“Life isn’t like those books you read,” my mother is saying; She is standing in the doorway to my bedroom. Her arms are folded together, indian-style,
“You are going to find out, Life isn’t like Nancy Drew'” she repeats, angrily. I keep my eyes on the page of my book. I refuse to make eye contact with my mother. Nancy Drew is solving a mystery. I want my life to be like Nancy Drew’s. I want to live with my father and a housekeeper who makes cinnamon toast and hot cocoa, who doesn’t have a mother interfering in everything. I don’t respond. The words in my book are blurry from my tears that gall onto the page.

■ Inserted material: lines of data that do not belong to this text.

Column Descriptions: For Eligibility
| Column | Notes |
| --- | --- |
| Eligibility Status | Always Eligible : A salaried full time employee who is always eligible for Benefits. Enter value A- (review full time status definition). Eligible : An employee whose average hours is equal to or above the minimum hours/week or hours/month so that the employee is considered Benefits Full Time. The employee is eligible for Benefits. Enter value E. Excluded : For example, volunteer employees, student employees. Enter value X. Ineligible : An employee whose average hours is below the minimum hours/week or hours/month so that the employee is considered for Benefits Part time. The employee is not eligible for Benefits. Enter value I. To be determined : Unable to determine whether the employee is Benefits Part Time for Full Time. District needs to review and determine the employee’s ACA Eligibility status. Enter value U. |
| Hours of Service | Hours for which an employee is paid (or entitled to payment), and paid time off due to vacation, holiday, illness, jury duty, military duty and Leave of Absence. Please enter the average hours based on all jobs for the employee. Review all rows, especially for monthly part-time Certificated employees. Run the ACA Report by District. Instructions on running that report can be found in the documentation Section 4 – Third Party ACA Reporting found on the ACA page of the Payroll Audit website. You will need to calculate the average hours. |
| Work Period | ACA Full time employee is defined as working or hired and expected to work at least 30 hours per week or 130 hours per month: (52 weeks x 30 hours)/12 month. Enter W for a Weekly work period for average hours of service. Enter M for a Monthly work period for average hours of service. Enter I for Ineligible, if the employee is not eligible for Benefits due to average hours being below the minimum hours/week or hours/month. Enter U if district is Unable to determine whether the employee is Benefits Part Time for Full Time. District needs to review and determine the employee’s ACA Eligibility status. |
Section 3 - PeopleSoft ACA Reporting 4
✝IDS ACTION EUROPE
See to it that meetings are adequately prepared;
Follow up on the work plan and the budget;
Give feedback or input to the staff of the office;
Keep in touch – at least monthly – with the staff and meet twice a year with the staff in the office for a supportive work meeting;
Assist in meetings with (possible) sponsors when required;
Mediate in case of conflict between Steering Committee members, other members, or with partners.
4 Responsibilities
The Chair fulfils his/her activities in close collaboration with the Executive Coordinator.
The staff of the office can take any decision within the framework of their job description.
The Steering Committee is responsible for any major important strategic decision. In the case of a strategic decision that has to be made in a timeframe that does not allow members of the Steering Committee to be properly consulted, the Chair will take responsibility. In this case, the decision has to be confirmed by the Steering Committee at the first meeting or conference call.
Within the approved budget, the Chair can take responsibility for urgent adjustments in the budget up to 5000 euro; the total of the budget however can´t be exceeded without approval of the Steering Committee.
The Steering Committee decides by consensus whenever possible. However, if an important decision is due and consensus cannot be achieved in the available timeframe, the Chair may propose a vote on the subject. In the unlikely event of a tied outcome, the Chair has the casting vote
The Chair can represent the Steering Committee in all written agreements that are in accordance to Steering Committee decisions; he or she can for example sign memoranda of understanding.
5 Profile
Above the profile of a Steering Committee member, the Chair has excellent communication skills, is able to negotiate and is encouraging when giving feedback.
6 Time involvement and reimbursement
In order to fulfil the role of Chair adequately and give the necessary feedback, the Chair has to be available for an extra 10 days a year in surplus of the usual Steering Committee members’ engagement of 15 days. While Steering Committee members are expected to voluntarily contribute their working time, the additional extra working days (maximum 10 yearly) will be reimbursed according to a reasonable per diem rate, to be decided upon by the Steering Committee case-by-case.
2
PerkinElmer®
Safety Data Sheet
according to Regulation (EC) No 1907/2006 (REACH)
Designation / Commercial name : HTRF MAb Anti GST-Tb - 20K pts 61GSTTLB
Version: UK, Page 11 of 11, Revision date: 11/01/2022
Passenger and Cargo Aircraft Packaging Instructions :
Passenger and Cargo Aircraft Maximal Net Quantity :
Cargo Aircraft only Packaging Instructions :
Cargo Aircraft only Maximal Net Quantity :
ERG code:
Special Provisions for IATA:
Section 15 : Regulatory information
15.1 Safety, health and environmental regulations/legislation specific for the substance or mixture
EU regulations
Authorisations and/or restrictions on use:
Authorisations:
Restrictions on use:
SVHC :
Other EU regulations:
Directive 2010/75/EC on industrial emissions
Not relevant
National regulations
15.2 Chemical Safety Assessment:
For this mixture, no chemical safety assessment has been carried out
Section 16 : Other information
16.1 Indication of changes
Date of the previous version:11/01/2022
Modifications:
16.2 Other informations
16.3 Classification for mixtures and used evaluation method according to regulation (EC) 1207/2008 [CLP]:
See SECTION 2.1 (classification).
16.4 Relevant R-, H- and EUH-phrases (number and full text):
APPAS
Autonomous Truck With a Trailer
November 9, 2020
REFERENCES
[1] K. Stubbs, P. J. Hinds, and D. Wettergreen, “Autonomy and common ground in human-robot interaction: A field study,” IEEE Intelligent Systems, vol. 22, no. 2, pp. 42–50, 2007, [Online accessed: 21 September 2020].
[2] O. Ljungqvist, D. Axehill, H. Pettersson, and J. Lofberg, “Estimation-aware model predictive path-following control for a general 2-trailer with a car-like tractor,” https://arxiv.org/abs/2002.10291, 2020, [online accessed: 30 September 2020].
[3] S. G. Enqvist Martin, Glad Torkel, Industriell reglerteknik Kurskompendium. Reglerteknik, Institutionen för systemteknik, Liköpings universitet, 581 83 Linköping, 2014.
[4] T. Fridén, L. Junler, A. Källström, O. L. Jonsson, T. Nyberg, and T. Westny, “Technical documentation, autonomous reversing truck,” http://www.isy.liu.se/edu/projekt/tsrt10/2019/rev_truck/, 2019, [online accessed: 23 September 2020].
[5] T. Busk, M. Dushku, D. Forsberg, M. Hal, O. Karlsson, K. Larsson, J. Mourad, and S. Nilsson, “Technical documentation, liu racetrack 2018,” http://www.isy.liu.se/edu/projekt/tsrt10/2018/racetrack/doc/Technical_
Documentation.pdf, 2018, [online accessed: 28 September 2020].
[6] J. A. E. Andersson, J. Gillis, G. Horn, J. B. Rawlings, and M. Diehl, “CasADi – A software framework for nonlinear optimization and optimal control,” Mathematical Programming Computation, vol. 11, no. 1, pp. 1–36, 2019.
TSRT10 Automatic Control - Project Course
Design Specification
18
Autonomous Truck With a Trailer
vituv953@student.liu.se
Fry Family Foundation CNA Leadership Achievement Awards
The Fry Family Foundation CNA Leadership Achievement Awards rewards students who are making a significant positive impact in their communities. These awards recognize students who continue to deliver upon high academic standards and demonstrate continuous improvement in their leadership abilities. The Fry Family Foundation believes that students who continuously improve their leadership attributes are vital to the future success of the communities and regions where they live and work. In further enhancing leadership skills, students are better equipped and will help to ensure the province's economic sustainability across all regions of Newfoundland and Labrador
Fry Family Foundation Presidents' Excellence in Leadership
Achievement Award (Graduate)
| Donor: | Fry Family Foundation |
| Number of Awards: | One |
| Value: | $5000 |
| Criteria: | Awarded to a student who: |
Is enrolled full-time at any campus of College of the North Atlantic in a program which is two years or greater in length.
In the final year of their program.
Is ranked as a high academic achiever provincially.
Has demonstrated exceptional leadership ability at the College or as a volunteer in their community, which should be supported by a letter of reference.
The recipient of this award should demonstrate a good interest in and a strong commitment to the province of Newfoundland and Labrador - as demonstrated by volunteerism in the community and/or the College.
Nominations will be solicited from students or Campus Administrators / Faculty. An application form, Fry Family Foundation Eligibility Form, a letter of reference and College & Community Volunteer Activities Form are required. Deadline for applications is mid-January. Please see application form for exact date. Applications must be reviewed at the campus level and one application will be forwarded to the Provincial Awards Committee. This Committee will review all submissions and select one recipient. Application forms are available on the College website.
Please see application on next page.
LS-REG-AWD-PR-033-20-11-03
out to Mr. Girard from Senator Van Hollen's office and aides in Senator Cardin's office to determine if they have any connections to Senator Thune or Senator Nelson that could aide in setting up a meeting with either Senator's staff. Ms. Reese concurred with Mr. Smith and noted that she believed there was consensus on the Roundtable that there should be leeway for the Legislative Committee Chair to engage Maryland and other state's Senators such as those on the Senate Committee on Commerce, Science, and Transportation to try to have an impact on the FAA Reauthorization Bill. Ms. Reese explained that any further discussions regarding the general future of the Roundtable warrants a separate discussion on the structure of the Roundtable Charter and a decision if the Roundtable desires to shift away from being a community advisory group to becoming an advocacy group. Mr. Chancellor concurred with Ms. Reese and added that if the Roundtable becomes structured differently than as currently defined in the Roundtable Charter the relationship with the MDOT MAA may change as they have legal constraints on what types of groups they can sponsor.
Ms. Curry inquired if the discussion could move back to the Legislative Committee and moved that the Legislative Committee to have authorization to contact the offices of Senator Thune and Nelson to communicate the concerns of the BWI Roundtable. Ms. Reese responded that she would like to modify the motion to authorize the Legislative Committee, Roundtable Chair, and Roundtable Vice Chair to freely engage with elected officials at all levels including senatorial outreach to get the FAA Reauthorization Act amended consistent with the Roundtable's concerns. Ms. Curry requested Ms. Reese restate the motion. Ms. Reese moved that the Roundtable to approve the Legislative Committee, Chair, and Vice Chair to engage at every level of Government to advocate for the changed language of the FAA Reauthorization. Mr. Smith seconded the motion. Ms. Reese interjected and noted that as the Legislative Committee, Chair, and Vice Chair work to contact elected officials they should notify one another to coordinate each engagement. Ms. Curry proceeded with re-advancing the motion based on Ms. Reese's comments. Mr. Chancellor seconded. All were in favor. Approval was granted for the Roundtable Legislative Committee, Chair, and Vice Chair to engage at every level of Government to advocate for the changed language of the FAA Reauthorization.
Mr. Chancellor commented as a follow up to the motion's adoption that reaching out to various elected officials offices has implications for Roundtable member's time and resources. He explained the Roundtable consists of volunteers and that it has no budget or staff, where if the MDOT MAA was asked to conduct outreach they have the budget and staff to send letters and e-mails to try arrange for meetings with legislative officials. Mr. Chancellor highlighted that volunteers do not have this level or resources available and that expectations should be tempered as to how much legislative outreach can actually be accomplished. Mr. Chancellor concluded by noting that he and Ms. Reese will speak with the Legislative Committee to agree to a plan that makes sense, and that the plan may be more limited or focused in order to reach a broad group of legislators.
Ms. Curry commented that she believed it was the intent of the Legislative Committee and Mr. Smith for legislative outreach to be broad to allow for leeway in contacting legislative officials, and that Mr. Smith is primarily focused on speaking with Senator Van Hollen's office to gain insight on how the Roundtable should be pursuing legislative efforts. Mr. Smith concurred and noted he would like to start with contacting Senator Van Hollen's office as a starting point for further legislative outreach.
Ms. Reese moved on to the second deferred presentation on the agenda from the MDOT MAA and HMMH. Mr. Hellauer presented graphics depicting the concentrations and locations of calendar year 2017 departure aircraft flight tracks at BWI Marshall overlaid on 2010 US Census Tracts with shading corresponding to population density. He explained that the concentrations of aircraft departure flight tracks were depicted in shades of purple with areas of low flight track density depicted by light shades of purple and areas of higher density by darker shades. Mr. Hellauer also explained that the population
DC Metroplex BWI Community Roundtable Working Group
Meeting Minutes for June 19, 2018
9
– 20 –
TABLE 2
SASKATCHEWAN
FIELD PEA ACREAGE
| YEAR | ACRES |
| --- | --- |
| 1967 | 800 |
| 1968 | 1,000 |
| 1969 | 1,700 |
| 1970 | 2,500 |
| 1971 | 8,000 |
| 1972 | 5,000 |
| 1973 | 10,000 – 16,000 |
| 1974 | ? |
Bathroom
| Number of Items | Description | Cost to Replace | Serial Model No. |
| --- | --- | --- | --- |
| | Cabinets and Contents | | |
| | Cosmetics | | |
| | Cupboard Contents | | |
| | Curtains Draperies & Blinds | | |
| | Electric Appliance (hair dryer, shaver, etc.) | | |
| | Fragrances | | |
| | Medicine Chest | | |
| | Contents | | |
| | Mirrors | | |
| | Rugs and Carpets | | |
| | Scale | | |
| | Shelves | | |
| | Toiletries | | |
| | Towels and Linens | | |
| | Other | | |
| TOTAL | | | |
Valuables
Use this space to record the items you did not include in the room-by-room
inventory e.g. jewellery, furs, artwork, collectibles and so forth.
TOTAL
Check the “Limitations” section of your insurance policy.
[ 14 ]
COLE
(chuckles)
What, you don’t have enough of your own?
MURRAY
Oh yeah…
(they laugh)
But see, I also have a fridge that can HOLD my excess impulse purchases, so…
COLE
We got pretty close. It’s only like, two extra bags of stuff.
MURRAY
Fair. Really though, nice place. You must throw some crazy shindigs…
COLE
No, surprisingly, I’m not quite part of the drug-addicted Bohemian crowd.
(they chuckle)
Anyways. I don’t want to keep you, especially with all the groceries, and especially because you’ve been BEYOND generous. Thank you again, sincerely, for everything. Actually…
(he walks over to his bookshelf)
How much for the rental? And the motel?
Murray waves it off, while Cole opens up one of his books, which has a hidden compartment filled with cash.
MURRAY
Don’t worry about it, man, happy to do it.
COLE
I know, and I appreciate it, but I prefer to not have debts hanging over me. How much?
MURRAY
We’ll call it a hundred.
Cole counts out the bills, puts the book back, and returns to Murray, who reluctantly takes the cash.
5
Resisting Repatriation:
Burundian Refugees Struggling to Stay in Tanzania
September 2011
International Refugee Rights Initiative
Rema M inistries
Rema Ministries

My mother and I have had yet another argument, and I escaped to my room to sit on the bed and read, hoping to forget. I am thirteen years old.
My mother is right–Life isn’t like the one Nancy Drew leads. I learn that for myself. But I never forget the words of my mother, spoken bitingly, grimly, ruthlessly.
Many years later, I found myself wondering–Did my mother once wish to be like Nancy Drew? Was she sharing her harsh reality with me? Life hasn’t been like Nancy Drew’s but I still have some of her books and occasionally enjoy reading them.
I never told my sons that life wasn’t like that of the Hardy Boys. I don’t tell my granddaughters that life isn’t like Nancy Drew’s –or, for today’s generation, that of Harry Potter’s.